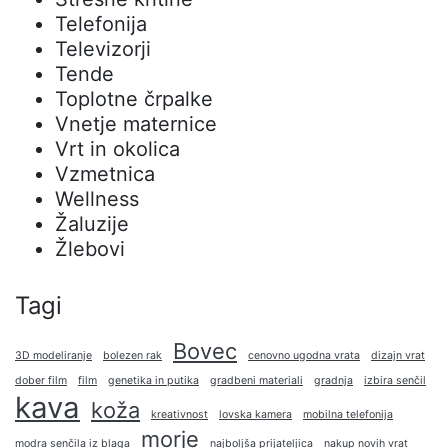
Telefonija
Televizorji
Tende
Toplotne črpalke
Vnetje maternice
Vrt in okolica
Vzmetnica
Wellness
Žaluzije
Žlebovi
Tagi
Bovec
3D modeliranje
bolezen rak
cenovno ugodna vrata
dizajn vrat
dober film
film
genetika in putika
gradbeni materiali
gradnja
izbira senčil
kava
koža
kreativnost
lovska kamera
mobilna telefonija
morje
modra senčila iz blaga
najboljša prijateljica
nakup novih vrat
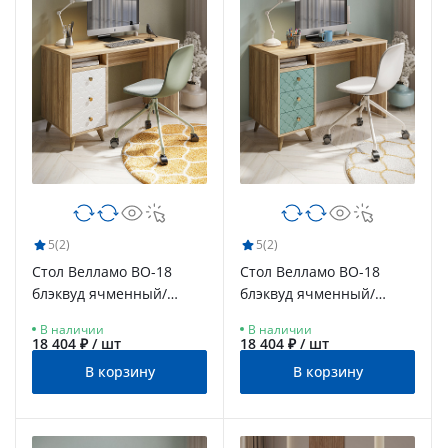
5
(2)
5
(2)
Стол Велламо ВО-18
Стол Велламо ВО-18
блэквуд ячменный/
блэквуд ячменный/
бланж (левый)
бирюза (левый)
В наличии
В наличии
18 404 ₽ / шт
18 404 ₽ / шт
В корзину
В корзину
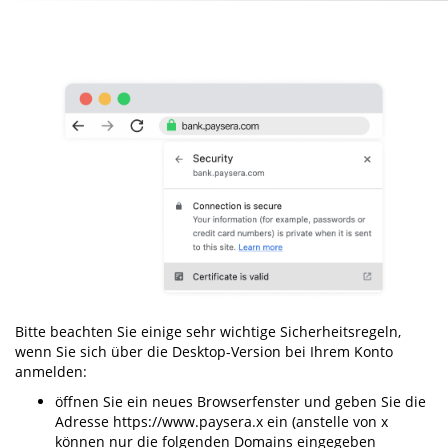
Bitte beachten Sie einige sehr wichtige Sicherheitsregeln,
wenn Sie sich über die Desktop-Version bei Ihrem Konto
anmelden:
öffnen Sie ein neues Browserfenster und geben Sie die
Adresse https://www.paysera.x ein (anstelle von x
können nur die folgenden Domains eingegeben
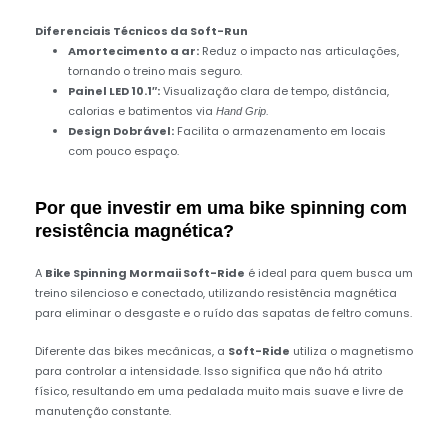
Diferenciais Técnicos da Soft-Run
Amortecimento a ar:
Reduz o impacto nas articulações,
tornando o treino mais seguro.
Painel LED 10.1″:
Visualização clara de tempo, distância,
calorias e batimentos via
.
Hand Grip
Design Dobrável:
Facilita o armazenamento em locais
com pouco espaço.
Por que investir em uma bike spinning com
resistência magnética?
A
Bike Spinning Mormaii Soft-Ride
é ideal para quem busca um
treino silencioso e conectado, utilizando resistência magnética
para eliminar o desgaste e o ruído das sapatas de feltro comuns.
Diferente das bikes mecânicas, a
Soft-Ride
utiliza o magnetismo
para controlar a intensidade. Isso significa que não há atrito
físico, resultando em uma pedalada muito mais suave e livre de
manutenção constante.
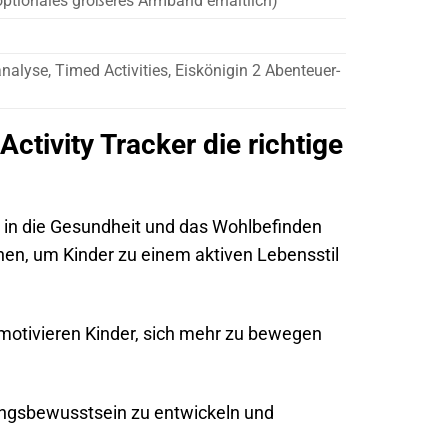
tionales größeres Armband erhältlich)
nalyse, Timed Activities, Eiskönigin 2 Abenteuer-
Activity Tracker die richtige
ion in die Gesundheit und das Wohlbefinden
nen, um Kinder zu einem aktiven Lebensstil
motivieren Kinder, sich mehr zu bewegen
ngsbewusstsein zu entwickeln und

=== To do ===
Reproduce each entry word for word and cut the images.

=== The completed task ===
Telefonija
Televizorji
Tende
Toplotne črpalke
Vnetje maternice
Vrt in okolica
Vzmetnica
Wellness
Žaluzije
Žlebovi
Tagi
Bovec
3D modeliranje
bolezen rak
cenovno ugodna vrata
dizajn vrat
dober film
film
genetika in putika
gradbeni materiali
gradnja
izbira senčil
kava
koža
kreativnost
lovska kamera
mobilna telefonija
morje
modra senčila iz blaga
najboljša prijateljica
nakup novih vrat
5
(2)
5
(2)
Стол Велламо ВО-18
Стол Велламо ВО-18
блэквуд ячменный/
блэквуд ячменный/
бланж (левый)
бирюза (левый)
В наличии
В наличии
18 404 ₽ / шт
18 404 ₽ / шт
В корзину
В корзину
Bitte beachten Sie einige sehr wichtige Sicherheitsregeln,
wenn Sie sich über die Desktop-Version bei Ihrem Konto
anmelden:
öffnen Sie ein neues Browserfenster und geben Sie die
Adresse https://www.paysera.x ein (anstelle von x
können nur die folgenden Domains eingegeben
Diferenciais Técnicos da Soft-Run
Amortecimento a ar:
Reduz o impacto nas articulações,
tornando o treino mais seguro.
Painel LED 10.1″:
Visualização clara de tempo, distância,
calorias e batimentos via
.
Hand Grip
Design Dobrável:
Facilita o armazenamento em locais
com pouco espaço.
Por que investir em uma bike spinning com
resistência magnética?
A
Bike Spinning Mormaii Soft-Ride
é ideal para quem busca um
treino silencioso e conectado, utilizando resistência magnética
para eliminar o desgaste e o ruído das sapatas de feltro comuns.
Diferente das bikes mecânicas, a
Soft-Ride
utiliza o magnetismo
para controlar a intensidade. Isso significa que não há atrito
físico, resultando em uma pedalada muito mais suave e livre de
manutenção constante.
tionales größeres Armband erhältlich)
nalyse, Timed Activities, Eiskönigin 2 Abenteuer-
Activity Tracker die richtige
ion in die Gesundheit und das Wohlbefinden
nen, um Kinder zu einem aktiven Lebensstil
motivieren Kinder, sich mehr zu bewegen
ngsbewusstsein zu entwickeln und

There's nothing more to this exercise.